Die Gesellschaft drängt Menschen, die sich von der Gender-Binarität lösen, oft in eine klar definierte Form der Androgynie. Es wird von ihnen erwartet, ihr Inneres nach außen zu tragen. Dass Geschlechtsidentität und äußere Darstellung nicht Hand in Hand gehen müssen, ist vielen Menschen unverständlich. Ich befinde mich zudem gerade in der Situation, dass ich aus gesundheitlichen Gründen meine Brüste verkleinern lassen muss. Ich bin nun also mit der Frage konfrontiert, ob ich eine Brustverkleinerung oder doch eine Mastektomie will. Ich habe darauf noch keine Antwort gefunden, aber diese Gedanken bestimmen das Thema der Backcover Serie.

„Die Rechte von Menschen, die auf irgendeine Weise von der Gender-Binarität abweichen, waren schon immer prekär und werden wieder vermehrt untergraben. Queere Menschen ins Zentrum zu stellen, unsere Existenz hervorzuheben und damit zu normalisieren, ist eines der Ziele dieser Serie.“

Wie sind Sie bei der Gestaltung vorgegangen?

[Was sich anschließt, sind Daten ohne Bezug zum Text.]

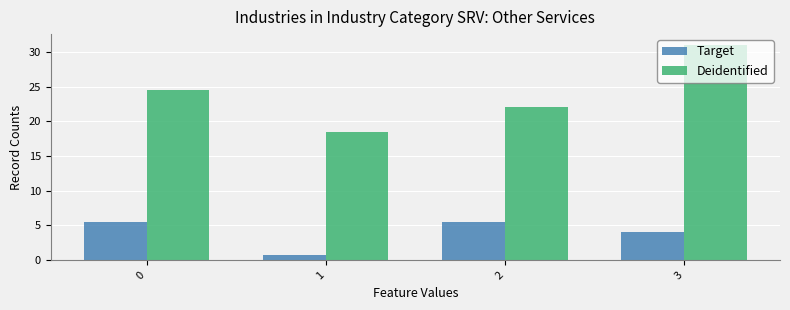

Which series has the widest spread of values?

Deidentified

Es war mir wichtig, dass die Illustrationen eine zusammenhängende Geschichte bilden, aber auch als einzelne Werke funktionieren. Sie folgen einer losen Erzählung, in der verschiedene Figuren sich mit ihrer eigenen Geschlechtsidentität und Selbstdarstellung beschäftigen. Jeder Charakter befindet sich auf einer anderen Stufe der Selbstfindung. Noch dazu kommen nicht alle zum gleichen Schluss. Die Frage „Mastektomie oder Brustverkleinerung?“, die ich im Zuge der Serie aufbringe, wird demnach nicht beantwortet. Es bleibt subjektiv.

Aber auch politisch, oder?


Das Thema meiner Backcover-Serie ist die eigene Geschlechtsidentität – das ist ohne Frage ein stark politisches Thema. Die Rechte von Menschen, die auf irgendeine Weise von der Gender-Binarität abweichen, waren schon immer prekär und werden wieder vermehrt untergraben. Auch in Luxemburg erfahren wir gezielte Gewalt. Queere Menschen ins Zentrum zu stellen, unsere Existenz hervorzuheben und damit zu normalisieren, ist somit eines der Ziele dieser Serie.

Was bedeutet Ihr politisches und feministisches Engagement allgemein für Ihre Kunst?


Kunst ist meine Art, mich auszudrücken. Es fällt mir oft schwer, Worte zu finden, doch visuelle Ausdrucksformen helfen mir dabei, meine Gedanken nach außen zu tragen und zu verarbeiten. Politik – und vor allem queer-feministische Themen – beschäftigen mich täglich. Sie haben dementsprechend einen großen inhaltlichen Einfluss auf meine Arbeit. Außerdem ist Kunst das ideale Mittel, um solche Themen anzusprechen: Sie macht alles greifbarer und interessanter.

Schränken politische und soziale Konflikte Ihre Kreativität ein?


Überhaupt nicht! Meine Kunst lebt davon. Natürlich fertige ich manchmal Werke an, die nur eine rein ästhetische Bedeutung für mich haben. Manchmal will ich einfach ein wenig mit Farbe oder einem neuen Medium herumspielen. Insgesamt kann ich mich jedoch nicht auf ein größeres Projekt konzentrieren, das mir inhaltlich nichts bedeutet. Rein ästhetisches Arbeiten langweilt mich. Davon abgesehen ist Kunst immer politisch: Nur weil ein künstlerisches Werk keine klare politische Message hat, ist es nicht gleich unpolitisch. Entweder kritisiert es die Machtverhältnisse oder es ignoriert oder reproduziert diese sogar.